Computational Video: Enhancing User Experience of Video Playback
Sunghyun Cho is an assistant professor at POSTECH. Before joining POSTECH, he was an assistant professor at DGIST from April 2017 to August 2019. He also worked for Samsung Electronics as a senior engineer from April 2014 to April 2017, and for Adobe Research in Seattle as a research scientist from March 2012 to March 2014. He received his Ph.D. in Computer Science from POSTECH in Feb. 2012, and B.S. degrees in Computer Science, and in Mathematics from POSTECH in 2005. He spent six months in Beijing in 2006 as an intern at Microsoft Research Asia, and four months in Seattle in 2010 as an intern at Adobe Research. In 2008, he was awarded Microsoft Research Asia 2008/09 Graduate Research Fellowship Award. His research interests include computational photography, image/video processing, computer vision, computer graphics, etc.

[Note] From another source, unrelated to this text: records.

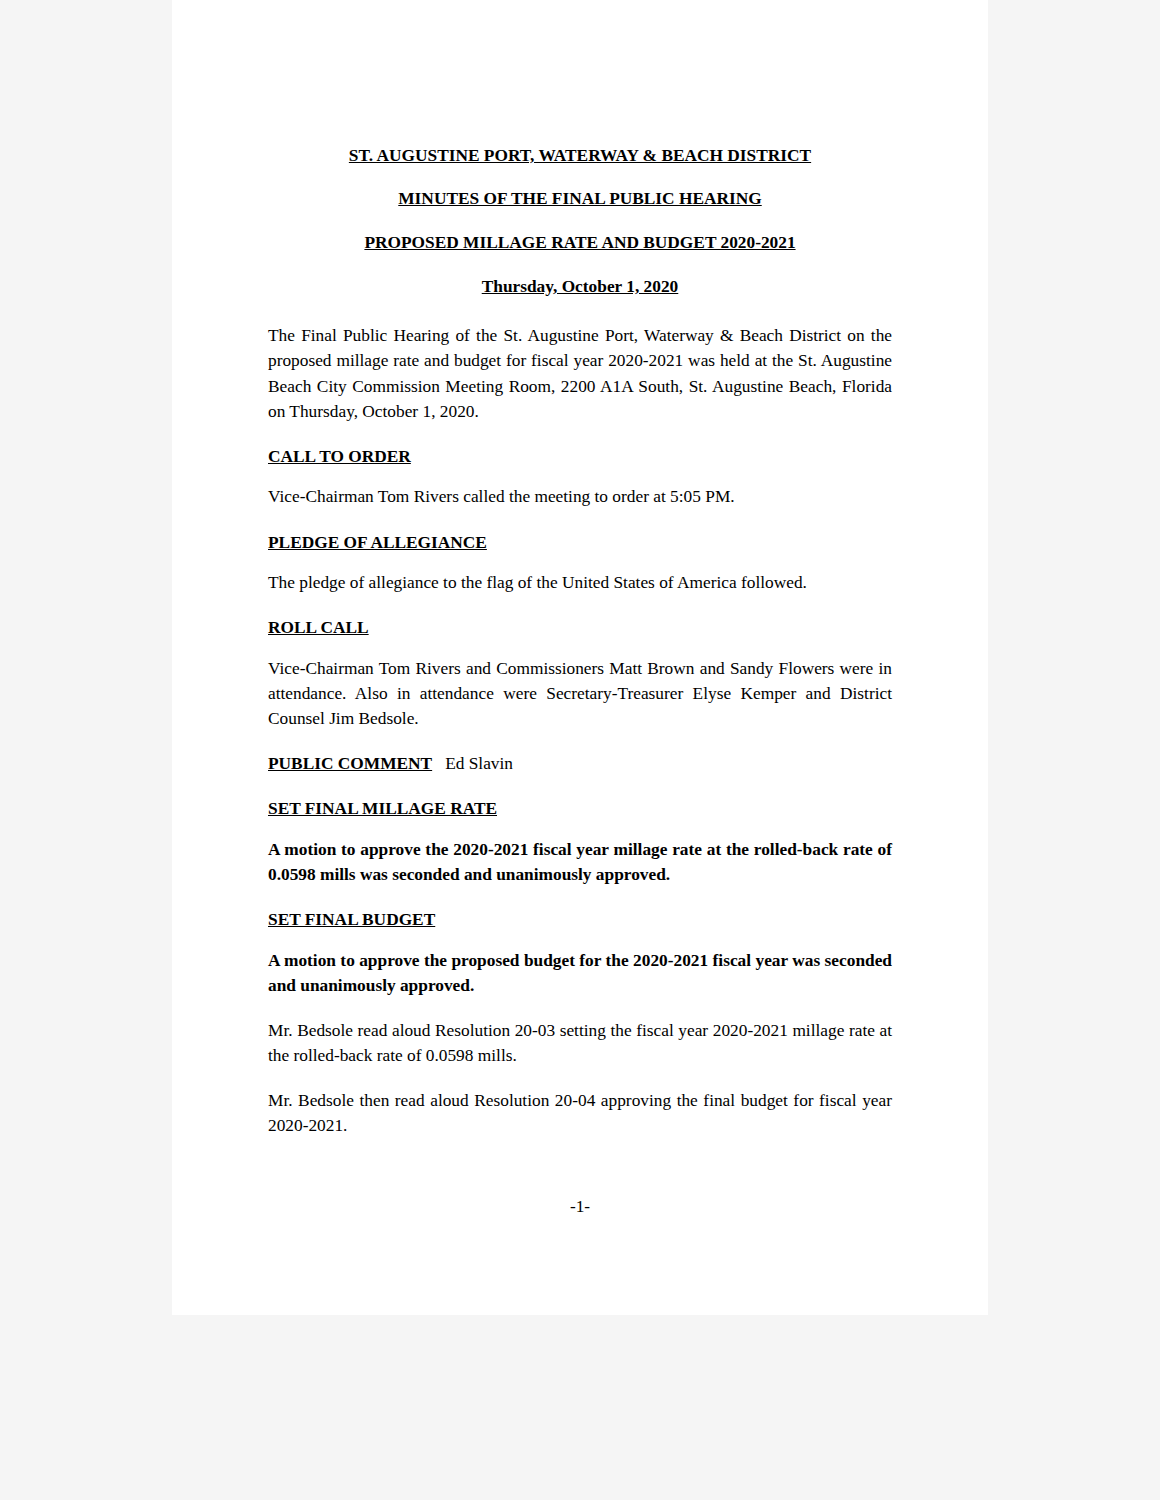ST. AUGUSTINE PORT, WATERWAY & BEACH DISTRICT
MINUTES OF THE FINAL PUBLIC HEARING
PROPOSED MILLAGE RATE AND BUDGET 2020-2021
Thursday, October 1, 2020
The Final Public Hearing of the St. Augustine Port, Waterway & Beach District on the proposed millage rate and budget for fiscal year 2020-2021 was held at the St. Augustine Beach City Commission Meeting Room, 2200 A1A South, St. Augustine Beach, Florida on Thursday, October 1, 2020.
CALL TO ORDER
Vice-Chairman Tom Rivers called the meeting to order at 5:05 PM.
PLEDGE OF ALLEGIANCE
The pledge of allegiance to the flag of the United States of America followed.
ROLL CALL
Vice-Chairman Tom Rivers and Commissioners Matt Brown and Sandy Flowers were in attendance. Also in attendance were Secretary-Treasurer Elyse Kemper and District Counsel Jim Bedsole.
PUBLIC COMMENT Ed Slavin
SET FINAL MILLAGE RATE
A motion to approve the 2020-2021 fiscal year millage rate at the rolled-back rate of 0.0598 mills was seconded and unanimously approved.
SET FINAL BUDGET
A motion to approve the proposed budget for the 2020-2021 fiscal year was seconded and unanimously approved.
Mr. Bedsole read aloud Resolution 20-03 setting the fiscal year 2020-2021 millage rate at the rolled-back rate of 0.0598 mills.
Mr. Bedsole then read aloud Resolution 20-04 approving the final budget for fiscal year 2020-2021.
-1-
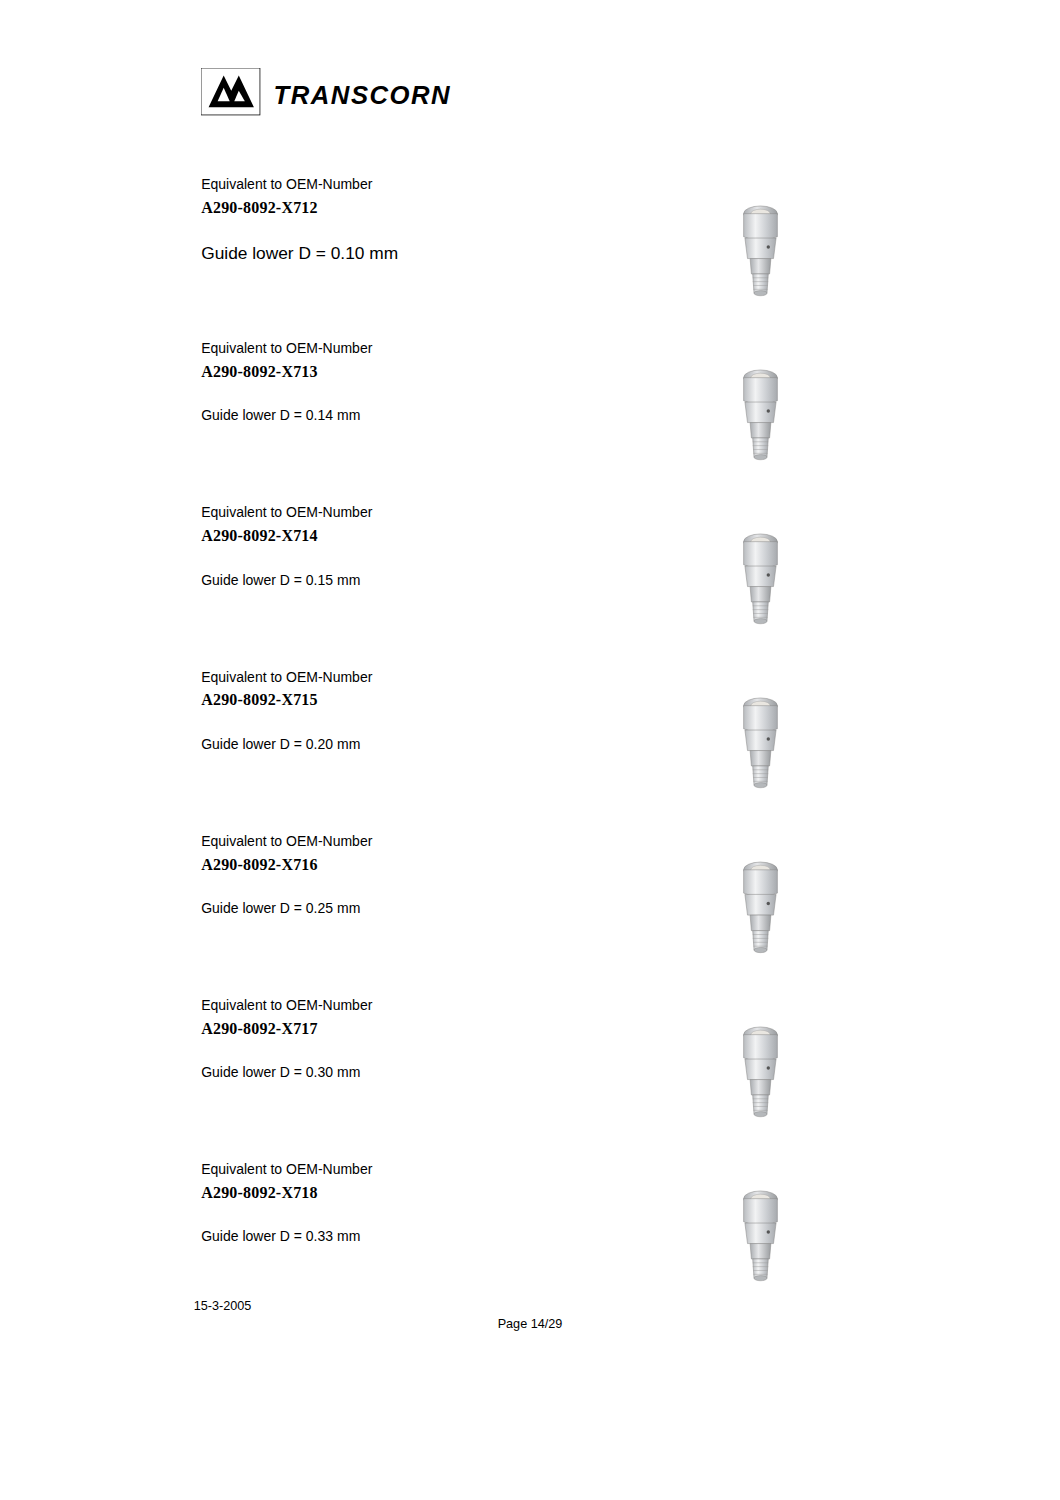Equivalent to OEM-Number
A290-8092-X712
Guide lower D = 0.10 mm
Equivalent to OEM-Number
A290-8092-X713
Guide lower D = 0.14 mm
Equivalent to OEM-Number
A290-8092-X714
Guide lower D = 0.15 mm
Equivalent to OEM-Number
A290-8092-X715
Guide lower D = 0.20 mm
Equivalent to OEM-Number
A290-8092-X716
Guide lower D = 0.25 mm
Equivalent to OEM-Number
A290-8092-X717
Guide lower D = 0.30 mm
Equivalent to OEM-Number
A290-8092-X718
Guide lower D = 0.33 mm
15-3-2005
Page 14/29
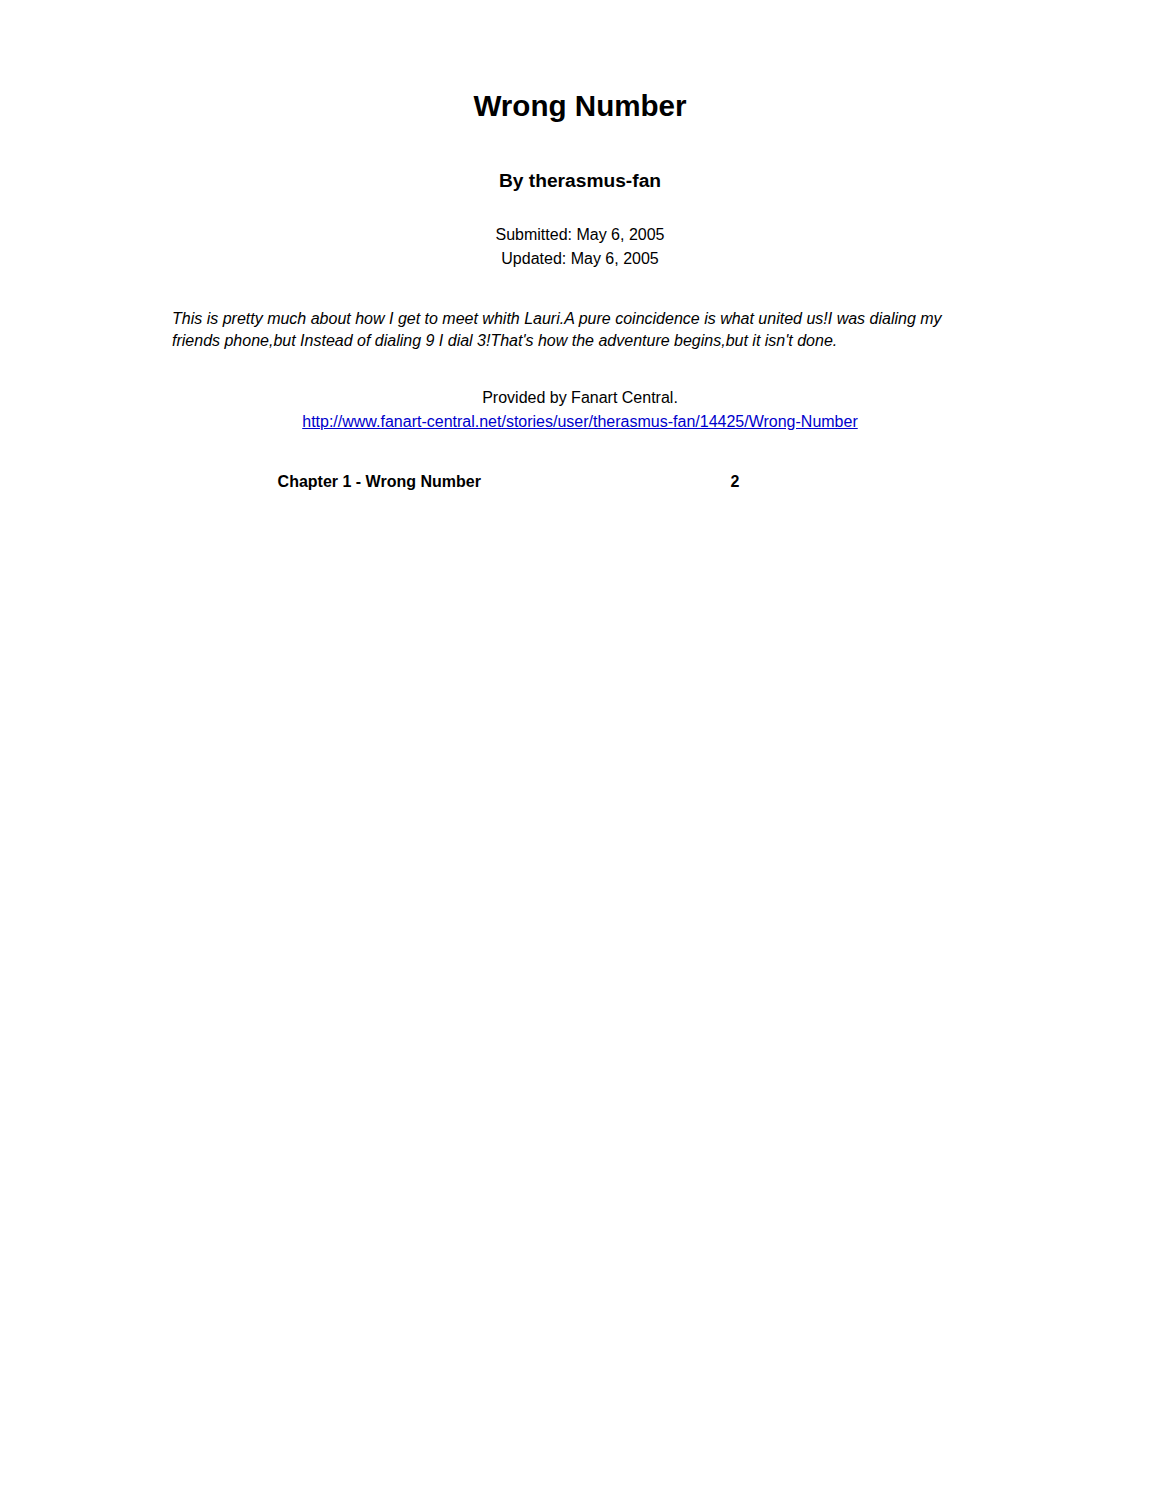Wrong Number
By therasmus-fan
Submitted: May 6, 2005
Updated: May 6, 2005
This is pretty much about how I get to meet whith Lauri.A pure coincidence is what united us!I was dialing my friends phone,but Instead of dialing 9 I dial 3!That's how the adventure begins,but it isn't done.
Provided by Fanart Central.
http://www.fanart-central.net/stories/user/therasmus-fan/14425/Wrong-Number
Chapter 1 - Wrong Number 2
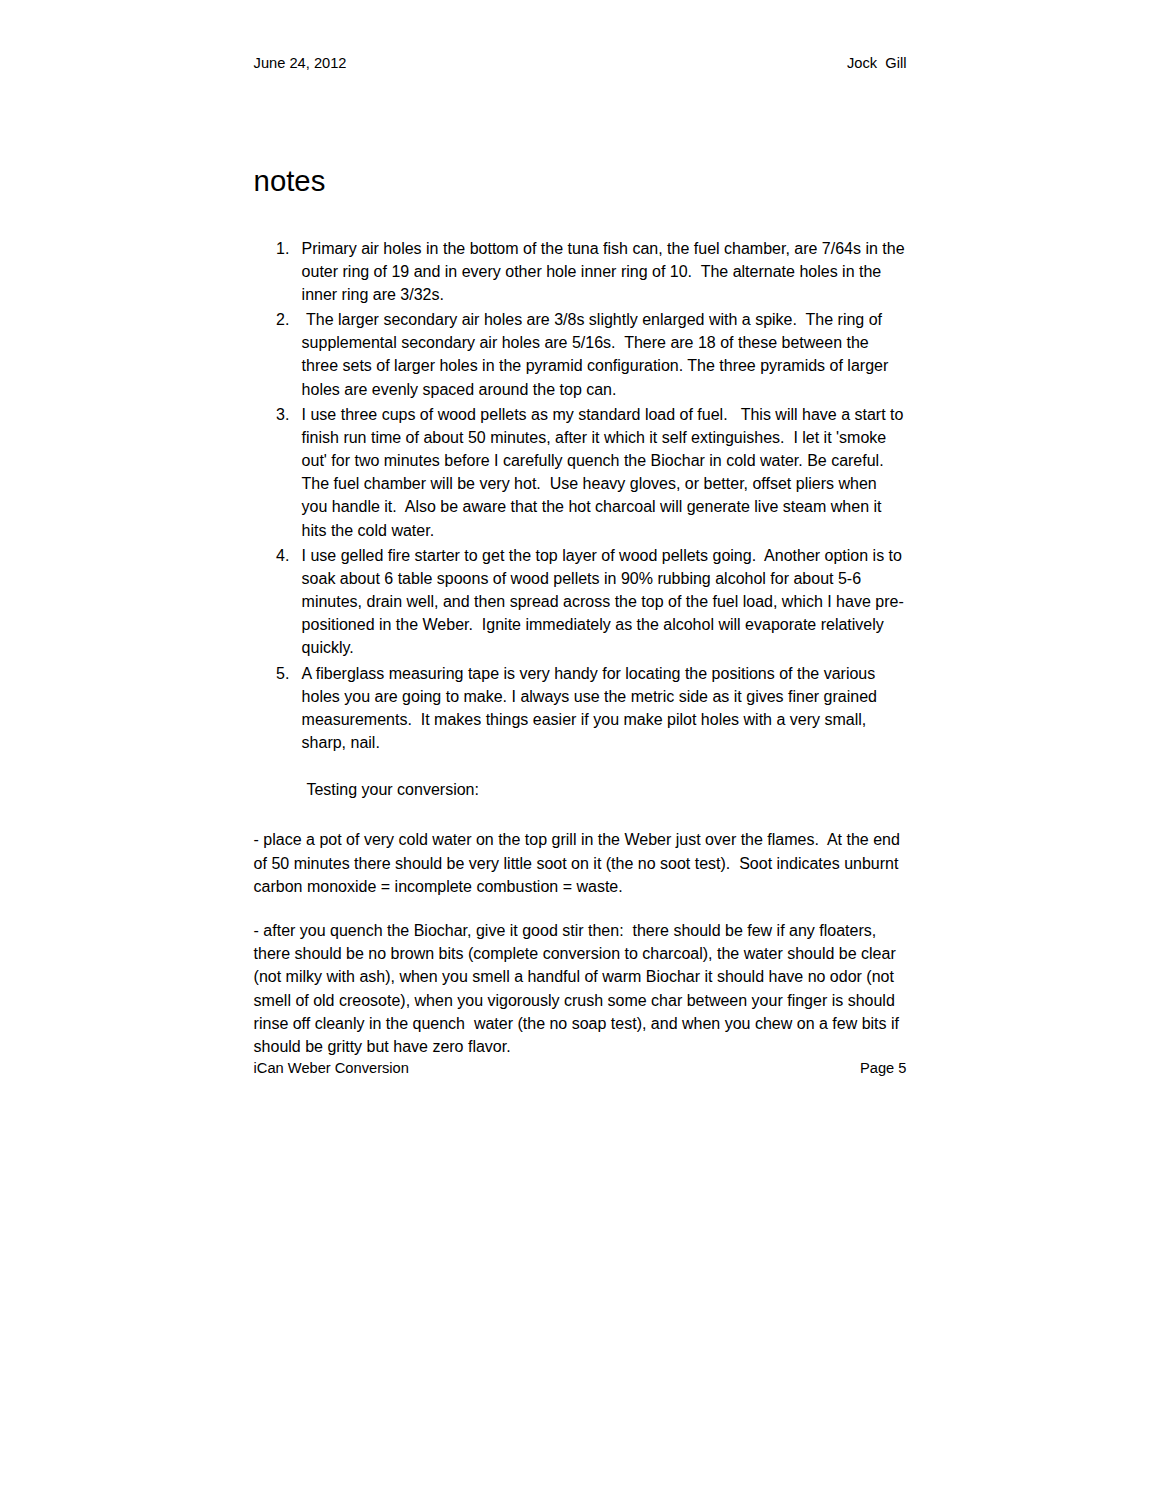June 24, 2012 Jock Gill
notes
Primary air holes in the bottom of the tuna fish can, the fuel chamber, are 7/64s in the outer ring of 19 and in every other hole inner ring of 10. The alternate holes in the inner ring are 3/32s.
The larger secondary air holes are 3/8s slightly enlarged with a spike. The ring of supplemental secondary air holes are 5/16s. There are 18 of these between the three sets of larger holes in the pyramid configuration. The three pyramids of larger holes are evenly spaced around the top can.
I use three cups of wood pellets as my standard load of fuel. This will have a start to finish run time of about 50 minutes, after it which it self extinguishes. I let it 'smoke out' for two minutes before I carefully quench the Biochar in cold water. Be careful. The fuel chamber will be very hot. Use heavy gloves, or better, offset pliers when you handle it. Also be aware that the hot charcoal will generate live steam when it hits the cold water.
I use gelled fire starter to get the top layer of wood pellets going. Another option is to soak about 6 table spoons of wood pellets in 90% rubbing alcohol for about 5-6 minutes, drain well, and then spread across the top of the fuel load, which I have pre-positioned in the Weber. Ignite immediately as the alcohol will evaporate relatively quickly.
A fiberglass measuring tape is very handy for locating the positions of the various holes you are going to make. I always use the metric side as it gives finer grained measurements. It makes things easier if you make pilot holes with a very small, sharp, nail.
Testing your conversion:
- place a pot of very cold water on the top grill in the Weber just over the flames. At the end of 50 minutes there should be very little soot on it (the no soot test). Soot indicates unburnt carbon monoxide = incomplete combustion = waste.
- after you quench the Biochar, give it good stir then: there should be few if any floaters, there should be no brown bits (complete conversion to charcoal), the water should be clear (not milky with ash), when you smell a handful of warm Biochar it should have no odor (not smell of old creosote), when you vigorously crush some char between your finger is should rinse off cleanly in the quench water (the no soap test), and when you chew on a few bits if should be gritty but have zero flavor.
iCan Weber Conversion Page 5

In this talk, I will introduce two of my recent research results for improving user experience of video playback. The first work is interactive and automatic navigation for 360 video playback. A common way to view a 360 video on a 2D display is to crop and render a part of the video as a normal field-of-view (NFoV) video. While users can enjoy natural-looking NFoV videos using this approach, they need to constantly make manual adjustment of the viewing direction not to miss interesting events in the video. In this work, we propose an interactive and automatic navigation system for 360 video playback, which finds a virtual camera path showing the most salient areas through the video in an online manner reflecting user interaction. Our experimental results including user studies show that our system provides more pleasant experience of watching 360 videos than existing approaches. While many people are enjoying shooting and sharing videos of their activities and everyday lives, shooting a high-quality video is still challenging for casual users. Videos captured by casual users often show severely shaky and slanted contents, which not only degrade aesthetic quality but also make a video visually uncomfortable, and sometimes even cause dizziness. In the second work, we propose a novel video upright adjustment method that can reliably correct slanted videocontents.Our approach combines deep learning and Bayesian inference to estimate accurate rotation angles from video frames. We also propose a joint approach to video stabilization and upright adjustment. Experimental results show that our video upright adjustment method can effectively correct slanted video contents, and its combination with video stabilization can achieve visually pleasing results from shaky and slanted videos.